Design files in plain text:
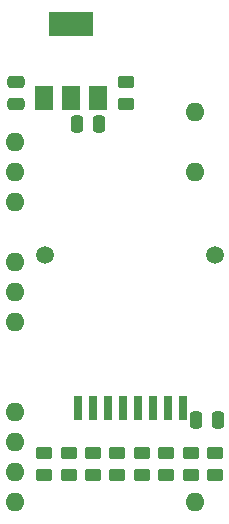
<source format=gbr>
%TF.GenerationSoftware,KiCad,Pcbnew,7.0.1*%
%TF.CreationDate,2023-03-18T17:30:27+01:00*%
%TF.ProjectId,gateway-nano-E01-ml01sp4,67617465-7761-4792-9d6e-616e6f2d4530,rev?*%
%TF.SameCoordinates,Original*%
%TF.FileFunction,Soldermask,Bot*%
%TF.FilePolarity,Negative*%
%FSLAX46Y46*%
G04 Gerber Fmt 4.6, Leading zero omitted, Abs format (unit mm)*
G04 Created by KiCad (PCBNEW 7.0.1) date 2023-03-18 17:30:27*
%MOMM*%
%LPD*%
G01*
G04 APERTURE LIST*
G04 Aperture macros list*
%AMRoundRect*
0 Rectangle with rounded corners*
0 $1 Rounding radius*
0 $2 $3 $4 $5 $6 $7 $8 $9 X,Y pos of 4 corners*
0 Add a 4 corners polygon primitive as box body*
4,1,4,$2,$3,$4,$5,$6,$7,$8,$9,$2,$3,0*
0 Add four circle primitives for the rounded corners*
1,1,$1+$1,$2,$3*
1,1,$1+$1,$4,$5*
1,1,$1+$1,$6,$7*
1,1,$1+$1,$8,$9*
0 Add four rect primitives between the rounded corners*
20,1,$1+$1,$2,$3,$4,$5,0*
20,1,$1+$1,$4,$5,$6,$7,0*
20,1,$1+$1,$6,$7,$8,$9,0*
20,1,$1+$1,$8,$9,$2,$3,0*%
G04 Aperture macros list end*
%ADD10O,1.600000X1.600000*%
%ADD11R,1.500000X2.000000*%
%ADD12R,3.800000X2.000000*%
%ADD13RoundRect,0.250000X-0.250000X-0.475000X0.250000X-0.475000X0.250000X0.475000X-0.250000X0.475000X0*%
%ADD14RoundRect,0.250000X0.450000X-0.262500X0.450000X0.262500X-0.450000X0.262500X-0.450000X-0.262500X0*%
%ADD15RoundRect,0.250000X-0.450000X0.262500X-0.450000X-0.262500X0.450000X-0.262500X0.450000X0.262500X0*%
%ADD16R,0.800000X2.000000*%
%ADD17C,1.500000*%
%ADD18RoundRect,0.250000X0.250000X0.475000X-0.250000X0.475000X-0.250000X-0.475000X0.250000X-0.475000X0*%
%ADD19RoundRect,0.250000X0.475000X-0.250000X0.475000X0.250000X-0.475000X0.250000X-0.475000X-0.250000X0*%
G04 APERTURE END LIST*
D10*
%TO.C,A1*%
X114935000Y-91440000D03*
X114935000Y-93980000D03*
X114935000Y-96520000D03*
X114935000Y-101600000D03*
X114935000Y-104140000D03*
X114935000Y-106680000D03*
X114935000Y-114300000D03*
X114935000Y-116840000D03*
X114935000Y-119380000D03*
X114935000Y-121920000D03*
X130175000Y-121920000D03*
X130175000Y-93980000D03*
X130175000Y-88900000D03*
%TD*%
D11*
%TO.C,U2*%
X121975000Y-87725000D03*
X119675000Y-87725000D03*
D12*
X119675000Y-81425000D03*
D11*
X117375000Y-87725000D03*
%TD*%
D13*
%TO.C,C1*%
X130250000Y-115000000D03*
X132150000Y-115000000D03*
%TD*%
D14*
%TO.C,R4*%
X119471428Y-119612500D03*
X119471428Y-117787500D03*
%TD*%
D15*
%TO.C,R6*%
X121542856Y-117787500D03*
X121542856Y-119612500D03*
%TD*%
%TO.C,R7*%
X125685712Y-117787500D03*
X125685712Y-119612500D03*
%TD*%
%TO.C,R8*%
X117400000Y-117787500D03*
X117400000Y-119612500D03*
%TD*%
D14*
%TO.C,R1*%
X131900000Y-119612500D03*
X131900000Y-117787500D03*
%TD*%
D16*
%TO.C,U1*%
X129145786Y-113965336D03*
X127875786Y-113965336D03*
X126605786Y-113965336D03*
X125335786Y-113965336D03*
X124065786Y-113965336D03*
X122795786Y-113965336D03*
X121525786Y-113965336D03*
X120255786Y-113965336D03*
D17*
X117446185Y-100981233D03*
X131882575Y-100973410D03*
%TD*%
D15*
%TO.C,R5*%
X129828568Y-117787500D03*
X129828568Y-119612500D03*
%TD*%
D18*
%TO.C,C3*%
X122050000Y-89950000D03*
X120150000Y-89950000D03*
%TD*%
D14*
%TO.C,R2*%
X123614284Y-119612500D03*
X123614284Y-117787500D03*
%TD*%
%TO.C,R12*%
X124325000Y-88212500D03*
X124325000Y-86387500D03*
%TD*%
%TO.C,R3*%
X127757140Y-119612500D03*
X127757140Y-117787500D03*
%TD*%
D19*
%TO.C,C2*%
X115025000Y-88225000D03*
X115025000Y-86325000D03*
%TD*%
M02*

</source>
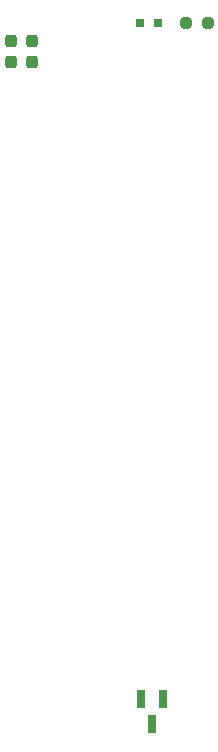
<source format=gbr>
G04 #@! TF.GenerationSoftware,KiCad,Pcbnew,7.0.11+dfsg-1build4*
G04 #@! TF.CreationDate,2024-11-02T00:41:33+09:00*
G04 #@! TF.ProjectId,bionic-z8691,62696f6e-6963-42d7-9a38-3639312e6b69,5*
G04 #@! TF.SameCoordinates,Original*
G04 #@! TF.FileFunction,Paste,Top*
G04 #@! TF.FilePolarity,Positive*
%FSLAX46Y46*%
G04 Gerber Fmt 4.6, Leading zero omitted, Abs format (unit mm)*
G04 Created by KiCad (PCBNEW 7.0.11+dfsg-1build4) date 2024-11-02 00:41:33*
%MOMM*%
%LPD*%
G01*
G04 APERTURE LIST*
G04 Aperture macros list*
%AMRoundRect*
0 Rectangle with rounded corners*
0 $1 Rounding radius*
0 $2 $3 $4 $5 $6 $7 $8 $9 X,Y pos of 4 corners*
0 Add a 4 corners polygon primitive as box body*
4,1,4,$2,$3,$4,$5,$6,$7,$8,$9,$2,$3,0*
0 Add four circle primitives for the rounded corners*
1,1,$1+$1,$2,$3*
1,1,$1+$1,$4,$5*
1,1,$1+$1,$6,$7*
1,1,$1+$1,$8,$9*
0 Add four rect primitives between the rounded corners*
20,1,$1+$1,$2,$3,$4,$5,0*
20,1,$1+$1,$4,$5,$6,$7,0*
20,1,$1+$1,$6,$7,$8,$9,0*
20,1,$1+$1,$8,$9,$2,$3,0*%
G04 Aperture macros list end*
%ADD10RoundRect,0.237500X0.237500X-0.300000X0.237500X0.300000X-0.237500X0.300000X-0.237500X-0.300000X0*%
%ADD11R,0.762000X0.711200*%
%ADD12R,0.660400X1.625600*%
%ADD13RoundRect,0.237500X-0.250000X-0.237500X0.250000X-0.237500X0.250000X0.237500X-0.250000X0.237500X0*%
G04 APERTURE END LIST*
D10*
X104810000Y-75027000D03*
X104810000Y-73302000D03*
X103032000Y-75027000D03*
X103032000Y-73302000D03*
D11*
X115478000Y-71778000D03*
X113928600Y-71778000D03*
D12*
X115920001Y-129005000D03*
X114019999Y-129005000D03*
X114970000Y-131137000D03*
D13*
X117867500Y-71778000D03*
X119692500Y-71778000D03*
M02*

</source>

What needs to be done:
Search each line of the data above for "ProjectId", and copy the lines where it occurs.

Task result:
%TF.ProjectId,gateway-nano-E01-ml01sp4,67617465-7761-4792-9d6e-616e6f2d4530,rev?*%
G04 #@! TF.ProjectId,bionic-z8691,62696f6e-6963-42d7-9a38-3639312e6b69,5*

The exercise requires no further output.